Wissenschaftler erwarten bis 2070 15.000 Übertragungen von Viren zwischen verschiedenen Arten, hauptsächlich verursacht durch Fledermäuse, die in eine heißere Welt in neue Gebiete ziehen.

Ein immer wärmeres Klima wird viele Tierarten an neue Orte treiben, ihre Parasiten und Krankheitserreger mitnehmen und „das Risiko erhöhen, dass in den nächsten 50 Jahren neu auftretende Infektionskrankheiten vom Tier auf den Menschen überspringen“, prognostizieren Wissenschaftler.
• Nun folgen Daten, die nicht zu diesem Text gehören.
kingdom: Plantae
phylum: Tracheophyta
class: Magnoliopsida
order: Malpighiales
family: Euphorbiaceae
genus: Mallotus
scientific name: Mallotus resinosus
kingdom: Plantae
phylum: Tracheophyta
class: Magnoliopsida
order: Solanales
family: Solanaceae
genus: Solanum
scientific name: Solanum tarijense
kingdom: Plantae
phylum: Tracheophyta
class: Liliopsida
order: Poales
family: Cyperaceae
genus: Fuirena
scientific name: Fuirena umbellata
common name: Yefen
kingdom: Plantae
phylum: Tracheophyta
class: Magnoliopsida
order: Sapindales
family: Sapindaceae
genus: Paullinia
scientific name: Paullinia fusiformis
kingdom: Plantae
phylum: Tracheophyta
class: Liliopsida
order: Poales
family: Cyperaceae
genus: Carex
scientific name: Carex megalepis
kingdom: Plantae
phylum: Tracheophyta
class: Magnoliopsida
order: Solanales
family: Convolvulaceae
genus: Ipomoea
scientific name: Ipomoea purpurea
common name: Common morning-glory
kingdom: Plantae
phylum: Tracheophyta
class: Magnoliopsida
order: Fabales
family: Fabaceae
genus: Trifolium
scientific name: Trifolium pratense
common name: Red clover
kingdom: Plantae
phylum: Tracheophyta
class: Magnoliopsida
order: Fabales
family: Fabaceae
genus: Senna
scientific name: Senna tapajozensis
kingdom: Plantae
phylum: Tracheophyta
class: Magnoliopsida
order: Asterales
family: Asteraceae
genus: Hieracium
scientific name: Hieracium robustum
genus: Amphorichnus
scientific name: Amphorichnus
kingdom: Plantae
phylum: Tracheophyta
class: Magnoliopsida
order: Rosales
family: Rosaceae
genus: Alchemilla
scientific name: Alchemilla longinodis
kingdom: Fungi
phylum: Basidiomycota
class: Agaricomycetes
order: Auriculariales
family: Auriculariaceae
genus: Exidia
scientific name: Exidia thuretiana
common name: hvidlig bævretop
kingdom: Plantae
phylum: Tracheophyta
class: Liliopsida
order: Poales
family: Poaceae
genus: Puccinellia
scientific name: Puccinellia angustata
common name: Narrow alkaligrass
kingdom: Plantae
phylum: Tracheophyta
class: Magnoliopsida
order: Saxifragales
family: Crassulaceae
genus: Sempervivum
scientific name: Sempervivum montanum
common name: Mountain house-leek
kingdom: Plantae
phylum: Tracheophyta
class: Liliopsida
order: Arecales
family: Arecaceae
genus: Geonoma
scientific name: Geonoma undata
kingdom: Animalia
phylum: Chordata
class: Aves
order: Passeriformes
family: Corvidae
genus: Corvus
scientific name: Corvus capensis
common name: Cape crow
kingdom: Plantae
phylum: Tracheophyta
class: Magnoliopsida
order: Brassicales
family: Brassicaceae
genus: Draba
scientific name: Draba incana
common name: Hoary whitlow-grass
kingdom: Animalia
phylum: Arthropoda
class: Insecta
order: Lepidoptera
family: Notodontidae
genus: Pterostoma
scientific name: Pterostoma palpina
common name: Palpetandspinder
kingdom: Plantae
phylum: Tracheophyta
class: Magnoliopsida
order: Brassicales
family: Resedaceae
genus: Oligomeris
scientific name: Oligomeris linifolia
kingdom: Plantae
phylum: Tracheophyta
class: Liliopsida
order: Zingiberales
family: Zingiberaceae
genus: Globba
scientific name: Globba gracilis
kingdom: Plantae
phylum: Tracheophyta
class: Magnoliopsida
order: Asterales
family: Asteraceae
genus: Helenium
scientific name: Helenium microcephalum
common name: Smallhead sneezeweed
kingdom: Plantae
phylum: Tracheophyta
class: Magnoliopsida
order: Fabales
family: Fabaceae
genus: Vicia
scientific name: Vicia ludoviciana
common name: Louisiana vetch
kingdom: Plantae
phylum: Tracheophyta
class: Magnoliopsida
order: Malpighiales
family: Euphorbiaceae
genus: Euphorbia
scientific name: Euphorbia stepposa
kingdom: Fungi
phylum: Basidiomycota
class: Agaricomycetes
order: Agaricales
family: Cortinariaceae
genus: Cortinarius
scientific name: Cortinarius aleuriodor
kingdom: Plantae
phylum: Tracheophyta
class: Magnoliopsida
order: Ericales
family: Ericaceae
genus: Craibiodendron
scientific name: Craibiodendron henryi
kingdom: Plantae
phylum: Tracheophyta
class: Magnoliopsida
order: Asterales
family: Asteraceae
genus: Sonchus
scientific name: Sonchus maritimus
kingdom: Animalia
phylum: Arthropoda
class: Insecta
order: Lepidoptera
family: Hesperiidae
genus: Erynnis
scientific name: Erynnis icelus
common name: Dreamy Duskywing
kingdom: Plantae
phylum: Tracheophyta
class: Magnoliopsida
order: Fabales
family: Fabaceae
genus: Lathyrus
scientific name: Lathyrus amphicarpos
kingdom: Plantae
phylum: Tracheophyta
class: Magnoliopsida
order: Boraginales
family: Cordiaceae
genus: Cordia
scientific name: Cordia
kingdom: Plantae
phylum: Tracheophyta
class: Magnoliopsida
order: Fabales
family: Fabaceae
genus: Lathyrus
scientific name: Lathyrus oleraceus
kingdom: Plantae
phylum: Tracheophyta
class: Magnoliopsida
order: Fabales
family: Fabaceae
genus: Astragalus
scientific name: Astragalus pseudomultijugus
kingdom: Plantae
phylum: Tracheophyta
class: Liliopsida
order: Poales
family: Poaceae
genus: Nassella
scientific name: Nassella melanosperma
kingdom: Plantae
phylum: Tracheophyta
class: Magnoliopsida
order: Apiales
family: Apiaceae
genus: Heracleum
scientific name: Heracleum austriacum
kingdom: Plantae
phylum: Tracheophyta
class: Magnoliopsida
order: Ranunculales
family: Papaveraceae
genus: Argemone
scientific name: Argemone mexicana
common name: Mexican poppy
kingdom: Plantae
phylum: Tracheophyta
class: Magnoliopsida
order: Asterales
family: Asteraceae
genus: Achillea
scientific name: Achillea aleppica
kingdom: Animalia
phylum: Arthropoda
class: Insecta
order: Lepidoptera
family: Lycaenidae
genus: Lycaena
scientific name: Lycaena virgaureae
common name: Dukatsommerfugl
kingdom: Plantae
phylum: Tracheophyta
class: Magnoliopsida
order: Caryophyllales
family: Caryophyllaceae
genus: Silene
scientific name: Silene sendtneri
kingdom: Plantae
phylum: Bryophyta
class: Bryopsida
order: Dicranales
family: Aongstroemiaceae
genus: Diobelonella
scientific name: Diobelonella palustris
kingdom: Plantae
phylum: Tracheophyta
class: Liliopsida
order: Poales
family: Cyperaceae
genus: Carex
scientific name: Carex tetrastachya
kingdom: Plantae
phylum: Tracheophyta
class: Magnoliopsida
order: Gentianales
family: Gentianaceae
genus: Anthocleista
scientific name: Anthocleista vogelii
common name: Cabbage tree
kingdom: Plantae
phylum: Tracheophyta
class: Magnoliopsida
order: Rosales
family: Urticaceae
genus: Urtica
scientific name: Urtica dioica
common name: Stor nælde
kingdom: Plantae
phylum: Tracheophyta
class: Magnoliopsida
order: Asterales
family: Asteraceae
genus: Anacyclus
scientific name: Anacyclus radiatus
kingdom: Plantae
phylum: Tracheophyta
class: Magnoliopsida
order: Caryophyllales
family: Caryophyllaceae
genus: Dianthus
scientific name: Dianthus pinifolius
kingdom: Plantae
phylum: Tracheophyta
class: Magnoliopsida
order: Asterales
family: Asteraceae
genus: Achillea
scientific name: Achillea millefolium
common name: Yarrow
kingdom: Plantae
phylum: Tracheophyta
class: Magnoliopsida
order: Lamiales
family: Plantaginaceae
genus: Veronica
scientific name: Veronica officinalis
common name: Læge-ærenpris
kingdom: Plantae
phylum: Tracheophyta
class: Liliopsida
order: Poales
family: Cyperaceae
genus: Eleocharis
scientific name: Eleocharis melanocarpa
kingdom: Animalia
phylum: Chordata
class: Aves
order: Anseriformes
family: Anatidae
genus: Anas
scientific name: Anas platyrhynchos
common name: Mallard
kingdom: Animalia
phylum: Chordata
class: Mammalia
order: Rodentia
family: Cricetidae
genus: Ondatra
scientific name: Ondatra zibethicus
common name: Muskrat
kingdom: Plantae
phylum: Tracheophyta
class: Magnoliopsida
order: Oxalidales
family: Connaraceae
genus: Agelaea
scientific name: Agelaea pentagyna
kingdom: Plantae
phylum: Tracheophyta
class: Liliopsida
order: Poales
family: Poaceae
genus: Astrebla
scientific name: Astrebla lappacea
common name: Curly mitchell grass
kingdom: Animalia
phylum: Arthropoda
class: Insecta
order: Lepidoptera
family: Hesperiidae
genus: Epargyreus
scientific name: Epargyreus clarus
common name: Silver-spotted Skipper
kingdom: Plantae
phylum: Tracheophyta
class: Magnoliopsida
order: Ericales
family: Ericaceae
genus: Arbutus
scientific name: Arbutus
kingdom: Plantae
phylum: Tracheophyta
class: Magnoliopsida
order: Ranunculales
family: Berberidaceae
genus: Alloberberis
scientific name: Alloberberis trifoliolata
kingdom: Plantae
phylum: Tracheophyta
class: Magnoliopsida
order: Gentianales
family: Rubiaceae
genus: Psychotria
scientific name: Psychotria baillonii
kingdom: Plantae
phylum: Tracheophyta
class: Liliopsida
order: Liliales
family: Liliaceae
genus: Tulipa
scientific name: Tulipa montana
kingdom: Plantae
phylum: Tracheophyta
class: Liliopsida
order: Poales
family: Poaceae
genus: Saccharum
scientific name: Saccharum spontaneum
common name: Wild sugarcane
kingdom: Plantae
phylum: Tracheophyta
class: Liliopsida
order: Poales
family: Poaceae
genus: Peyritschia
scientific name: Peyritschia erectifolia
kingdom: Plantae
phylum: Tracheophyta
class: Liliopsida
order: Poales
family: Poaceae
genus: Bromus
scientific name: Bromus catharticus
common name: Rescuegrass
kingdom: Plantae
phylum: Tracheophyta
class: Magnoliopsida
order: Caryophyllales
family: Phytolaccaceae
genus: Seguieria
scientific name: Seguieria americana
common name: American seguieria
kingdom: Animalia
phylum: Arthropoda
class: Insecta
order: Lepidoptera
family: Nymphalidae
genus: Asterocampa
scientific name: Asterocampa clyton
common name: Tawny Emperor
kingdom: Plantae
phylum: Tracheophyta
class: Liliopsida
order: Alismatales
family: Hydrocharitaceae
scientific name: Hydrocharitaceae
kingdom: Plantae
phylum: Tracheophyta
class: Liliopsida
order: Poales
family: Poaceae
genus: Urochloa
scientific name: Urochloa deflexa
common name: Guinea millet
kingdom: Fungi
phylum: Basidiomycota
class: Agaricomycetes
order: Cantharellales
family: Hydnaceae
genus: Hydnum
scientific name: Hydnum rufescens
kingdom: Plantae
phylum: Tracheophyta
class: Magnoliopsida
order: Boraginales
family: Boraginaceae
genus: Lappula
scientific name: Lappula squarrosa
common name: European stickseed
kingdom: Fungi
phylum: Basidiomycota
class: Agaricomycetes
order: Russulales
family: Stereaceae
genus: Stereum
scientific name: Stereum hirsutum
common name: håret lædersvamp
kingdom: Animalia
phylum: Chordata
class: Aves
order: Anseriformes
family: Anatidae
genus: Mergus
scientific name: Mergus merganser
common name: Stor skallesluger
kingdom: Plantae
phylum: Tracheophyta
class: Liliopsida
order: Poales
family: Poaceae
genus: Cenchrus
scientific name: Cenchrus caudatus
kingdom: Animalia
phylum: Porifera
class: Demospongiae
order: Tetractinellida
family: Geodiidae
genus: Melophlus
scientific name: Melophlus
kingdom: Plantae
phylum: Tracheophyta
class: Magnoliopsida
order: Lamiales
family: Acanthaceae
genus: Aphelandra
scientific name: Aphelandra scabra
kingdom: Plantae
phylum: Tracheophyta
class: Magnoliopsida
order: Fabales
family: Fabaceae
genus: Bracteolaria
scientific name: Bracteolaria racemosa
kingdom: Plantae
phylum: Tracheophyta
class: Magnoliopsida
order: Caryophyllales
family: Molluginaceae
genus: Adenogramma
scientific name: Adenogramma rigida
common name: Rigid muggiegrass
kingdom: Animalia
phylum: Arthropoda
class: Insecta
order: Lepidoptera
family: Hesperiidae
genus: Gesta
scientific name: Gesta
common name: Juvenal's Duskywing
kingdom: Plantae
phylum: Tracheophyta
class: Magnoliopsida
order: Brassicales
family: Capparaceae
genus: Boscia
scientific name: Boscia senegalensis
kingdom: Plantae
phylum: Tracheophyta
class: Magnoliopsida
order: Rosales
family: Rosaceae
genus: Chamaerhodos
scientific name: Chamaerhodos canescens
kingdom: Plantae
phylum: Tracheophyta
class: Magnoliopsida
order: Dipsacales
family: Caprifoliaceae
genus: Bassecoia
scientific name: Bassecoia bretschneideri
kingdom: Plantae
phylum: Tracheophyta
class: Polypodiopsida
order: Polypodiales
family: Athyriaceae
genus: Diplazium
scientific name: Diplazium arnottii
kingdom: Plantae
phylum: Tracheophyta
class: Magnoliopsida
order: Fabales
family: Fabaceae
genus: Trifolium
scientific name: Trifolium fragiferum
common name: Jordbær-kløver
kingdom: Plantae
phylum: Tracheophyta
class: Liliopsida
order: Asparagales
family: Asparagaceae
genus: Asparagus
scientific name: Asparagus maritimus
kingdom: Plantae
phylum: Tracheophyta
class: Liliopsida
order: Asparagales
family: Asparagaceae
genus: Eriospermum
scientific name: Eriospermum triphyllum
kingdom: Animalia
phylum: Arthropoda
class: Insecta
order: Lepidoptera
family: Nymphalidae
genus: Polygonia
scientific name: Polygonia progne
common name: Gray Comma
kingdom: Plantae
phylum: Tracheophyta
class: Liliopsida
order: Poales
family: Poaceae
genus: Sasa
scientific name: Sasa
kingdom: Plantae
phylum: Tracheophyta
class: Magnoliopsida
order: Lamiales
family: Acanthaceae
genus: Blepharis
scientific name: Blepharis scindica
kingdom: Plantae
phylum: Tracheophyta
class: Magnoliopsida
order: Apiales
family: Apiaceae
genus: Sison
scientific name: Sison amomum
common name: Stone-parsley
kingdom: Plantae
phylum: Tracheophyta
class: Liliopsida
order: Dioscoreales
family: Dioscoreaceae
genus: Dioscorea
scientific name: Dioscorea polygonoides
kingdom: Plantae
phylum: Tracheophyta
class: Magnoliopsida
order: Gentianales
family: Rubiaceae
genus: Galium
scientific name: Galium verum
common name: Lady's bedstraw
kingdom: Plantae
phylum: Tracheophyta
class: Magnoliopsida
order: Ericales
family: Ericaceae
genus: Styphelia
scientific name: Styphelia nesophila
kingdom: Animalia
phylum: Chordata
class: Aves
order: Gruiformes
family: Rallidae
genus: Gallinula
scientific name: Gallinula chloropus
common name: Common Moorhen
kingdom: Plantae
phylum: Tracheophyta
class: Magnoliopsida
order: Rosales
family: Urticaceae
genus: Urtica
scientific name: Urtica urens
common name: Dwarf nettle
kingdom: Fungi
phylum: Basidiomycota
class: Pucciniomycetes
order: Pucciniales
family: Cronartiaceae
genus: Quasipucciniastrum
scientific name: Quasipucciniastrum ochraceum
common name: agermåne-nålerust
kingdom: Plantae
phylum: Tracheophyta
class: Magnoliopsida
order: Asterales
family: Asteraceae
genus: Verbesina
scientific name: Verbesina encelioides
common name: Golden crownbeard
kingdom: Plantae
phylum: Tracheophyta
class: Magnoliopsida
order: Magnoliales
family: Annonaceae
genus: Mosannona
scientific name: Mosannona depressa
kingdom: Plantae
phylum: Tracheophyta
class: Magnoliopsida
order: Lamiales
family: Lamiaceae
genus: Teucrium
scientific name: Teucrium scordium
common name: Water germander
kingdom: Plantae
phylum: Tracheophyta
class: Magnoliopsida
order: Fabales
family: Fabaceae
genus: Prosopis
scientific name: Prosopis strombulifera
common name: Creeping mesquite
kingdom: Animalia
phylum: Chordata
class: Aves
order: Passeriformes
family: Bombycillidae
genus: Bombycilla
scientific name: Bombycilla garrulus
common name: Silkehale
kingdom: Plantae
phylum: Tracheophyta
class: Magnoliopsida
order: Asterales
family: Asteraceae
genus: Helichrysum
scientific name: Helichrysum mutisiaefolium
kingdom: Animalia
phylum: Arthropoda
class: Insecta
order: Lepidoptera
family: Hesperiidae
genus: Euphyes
Während sie sich bewegen, kommen einige Arten zum ersten Mal miteinander in Kontakt. Am größten ist die Gefahr jedoch in dicht besiedelten Gebieten, insbesondere im tropischen Afrika und in Südostasien.

Das Peer-Review-Journal Nature, das die Studie veröffentlicht hat, glaubt, dass es eines der ersten ist, das bewertet, wie globale Veränderungen „zukünftige Hotspots“ für die Verbreitung von Viren und neu auftretende Krankheiten schaffen könnten.

Die Forscher unter der Leitung von Colin Carlson von der Georgetown University modellierten die Art und Weise, wie sich Säugetiere bewegen könnten, wenn sich die Welt bis 2070 um 2 Grad Celsius erwärmt, da ihre derzeitigen Lebensräume zu heiß werden.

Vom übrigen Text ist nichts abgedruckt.